Attractive candidates in Canadian Federal elections have received 2.5 times as many votes as unattractive candidates, a fact that presumably makes Justin Trudeau rub his hands with glee. Better yet, despite such evidence, 73% of Canadians denied any possibility that physical attractiveness affects their votes. We don’t understand our own biases well, and they make a huge difference to our behaviour. That makes them fascinating and also extremely important.
Cialdini lists 6 factors that influence our behaviour: consistency, reciprocation, social proof, authority, liking, and scarcity. These explain why we buy what we do, how we vote, how Chinese POW camps worked, why giving people electric shocks or hazing them to join a group makes them value the group more, how to fundraise, why we say we won, referring to a sports team, while they lost, why banning cleaning products containing phosphates increased how effect people believed them to be, and many, many, many other factors.

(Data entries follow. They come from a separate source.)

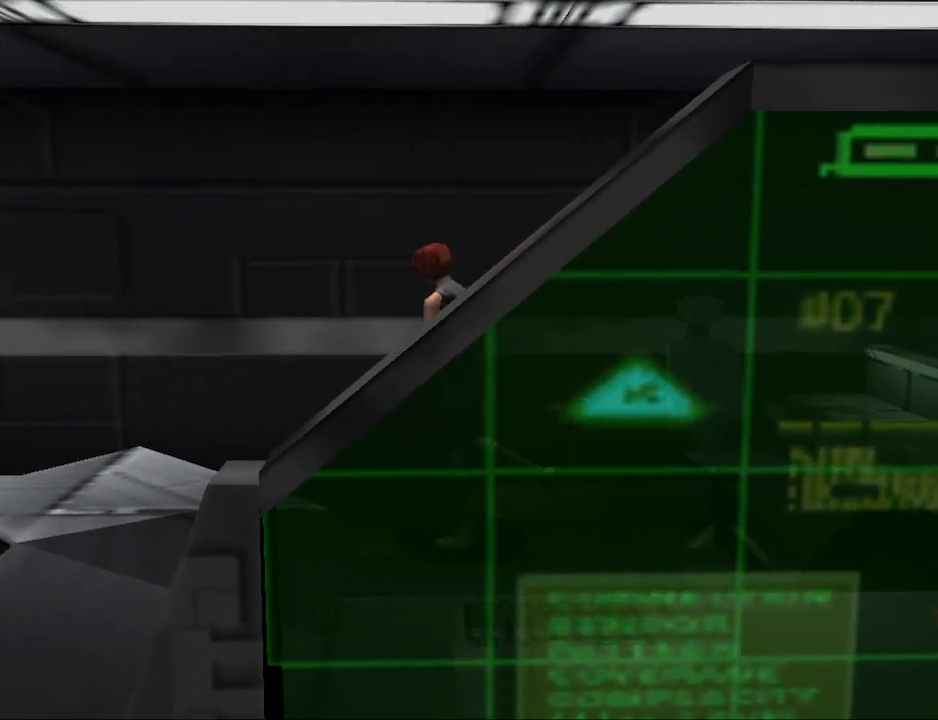
{"buttons": ["CIRCLE", "DPAD_UP"], "events": [[100, "DPAD_LEFT", "down"], [433, "DPAD_LEFT", "up"]]}
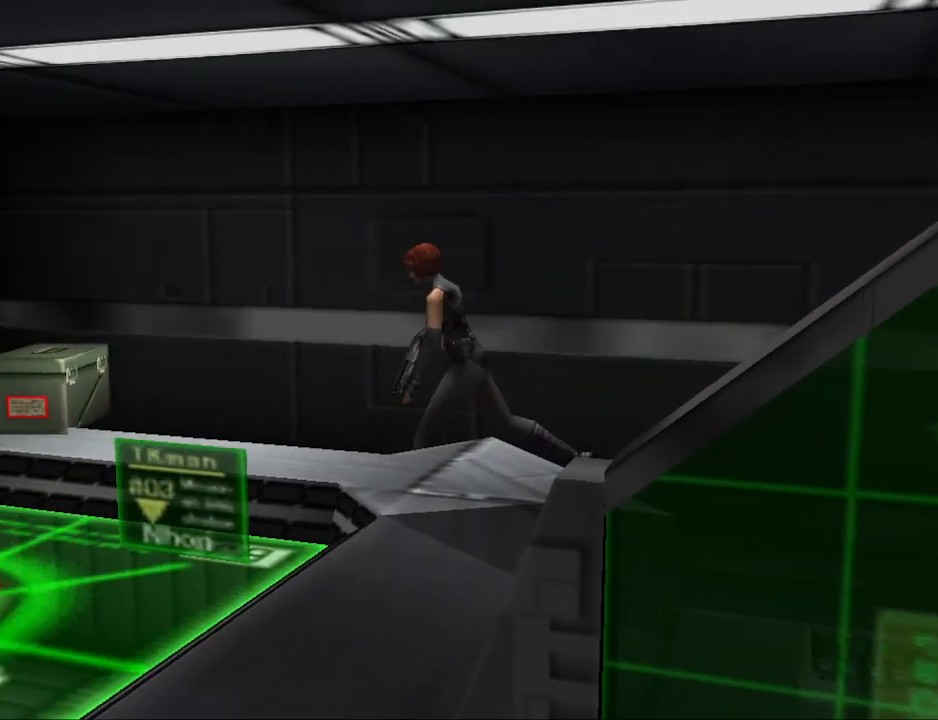
{"buttons": ["CIRCLE", "DPAD_UP", "DPAD_LEFT"], "events": [[400, "DPAD_LEFT", "down"]]}
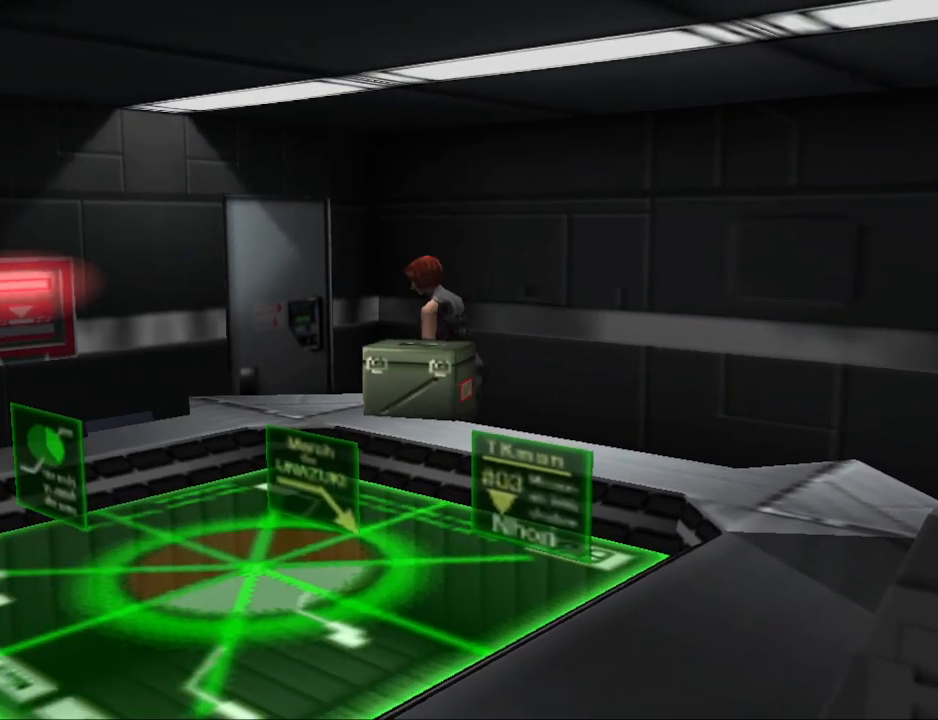
{"buttons": ["CIRCLE", "DPAD_UP", "DPAD_LEFT"], "events": [[200, "DPAD_LEFT", "up"], [467, "DPAD_LEFT", "down"]]}
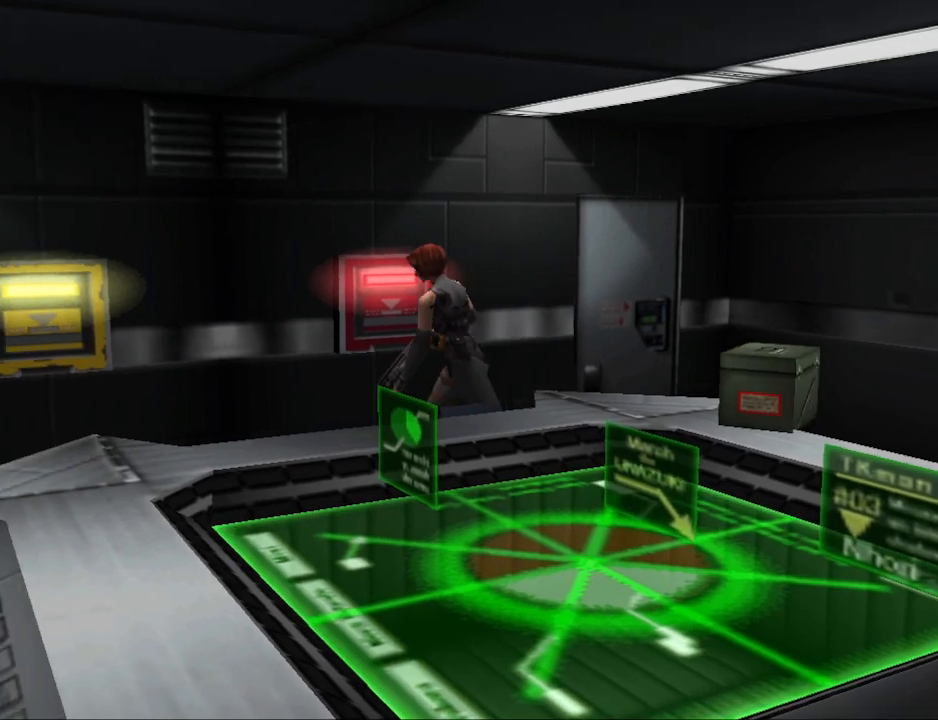
{"buttons": ["CIRCLE", "DPAD_UP", "DPAD_RIGHT"], "events": [[100, "DPAD_LEFT", "up"], [200, "DPAD_RIGHT", "down"]]}
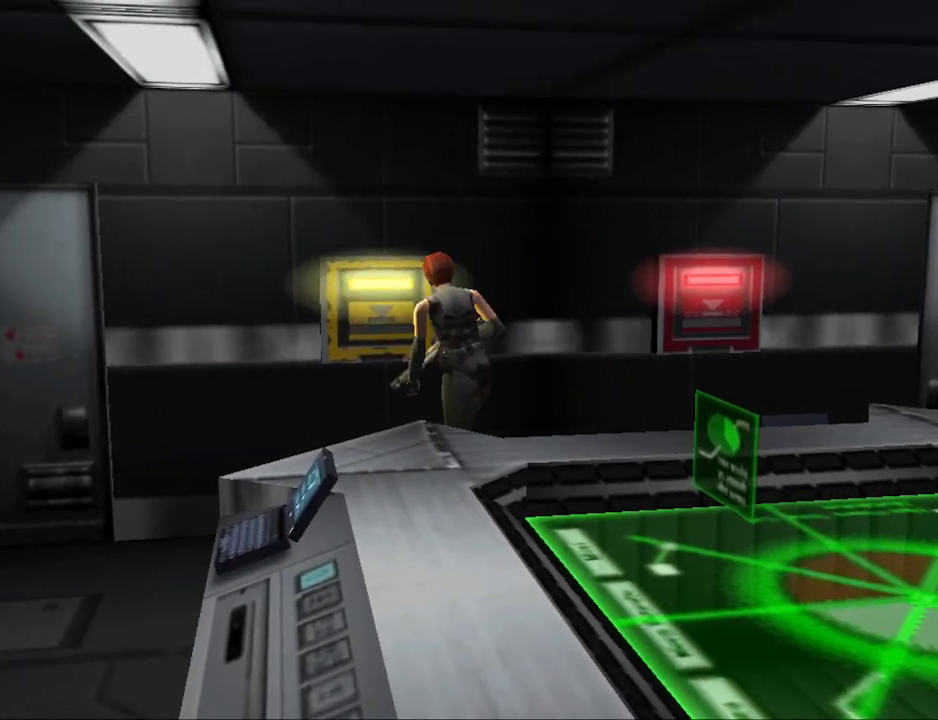
{"buttons": ["CROSS"], "events": [[267, "CIRCLE", "up"], [367, "DPAD_RIGHT", "up"], [433, "CROSS", "down"], [433, "DPAD_UP", "up"]]}
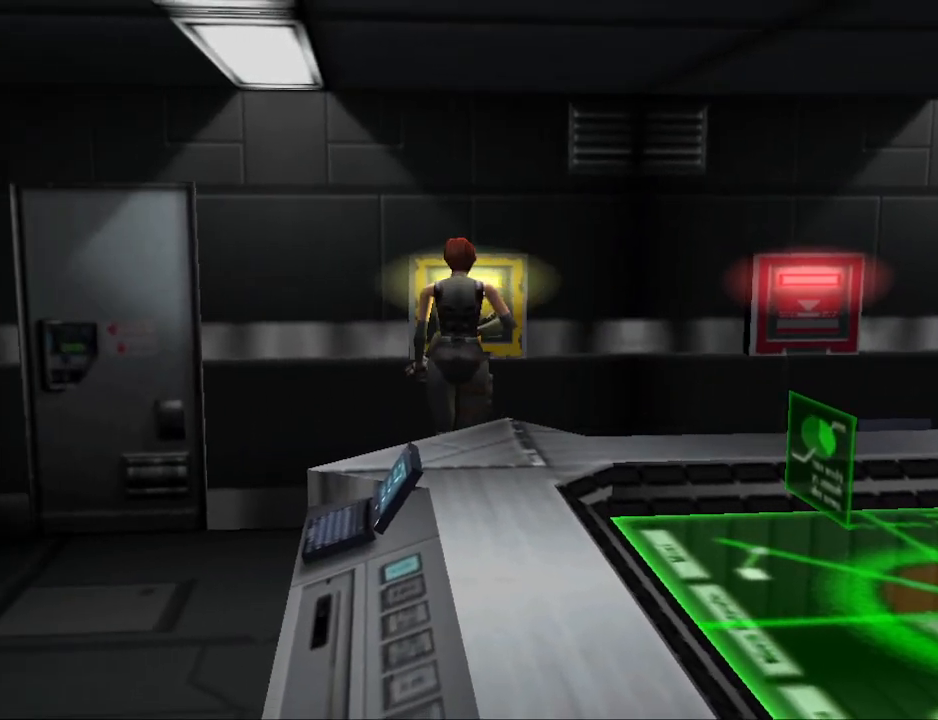
{"buttons": ["CROSS"], "events": [[100, "CROSS", "up"], [433, "CROSS", "down"]]}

Influence has been on my list for a while, and I’ve only just gotten around to reading it. I shouldn’t have taken so long: I can’t recommend this book highly enough. It’s the best guide to behavioural economics I’ve read, written when behavioural economics wasn’t much more than a dream in the minds of people like Kahneman, Tversky, and Thaler. It’s fascinating and feels almost comprehensive in its discussion of the factors that influence our behaviour, and provides useful, insightful examples and commentary. My only complaint is that each section ends with a discussion of how to avoid the bias, and it does feel a bit out of date: using modern terminology, he basically just advises us to engage system 2 each time. Still, well worth the read, and definitely a classic.
Conundrum: what to do when we have a greater capacity for realizing our logical fallacies and lack of decision making bandwidth… but we’re too apathetic (or overwhelmed) to act on this data?
It’s a good point – just recognizing the logical fallacies and biases can use up the bandwidth we need to improve our decisions. Cialdini suggests some strategies he uses to avoid being manipulated, but a lot of it is about being aware of the techniques, which can be tiring or overwhelming, as you say.
I think the best I can come up with is to try to automate or outsource to technology some of your responses, so they aren’t as draining. There’s evidence, for example, that if we rate candidates on specific sub-criteria when interviewing them for a job rather than trying for a holistic overall ranking, we are less susceptible to biases. Investing time beforehand into coming up with criteria and a decision-method — whether in elections, hiring, or consumption — means that on the day, we’re less vulnerable to bias. Alternatively, maybe a cell phone app could remind you at key points of the need to avoid specific biases?
Realistically, though, bias will still leak through. Maybe the best you can do is accept it for the small decisions, and only try to avoid it in the big ones! Succumbing to bias is also often a good thing: apart from when it’s used by salespeople, I don’t mind reciprocating favours, for example.
Do you have a solution for your own life, Royce? I’m not sure I’ve cracked it for myself, yet.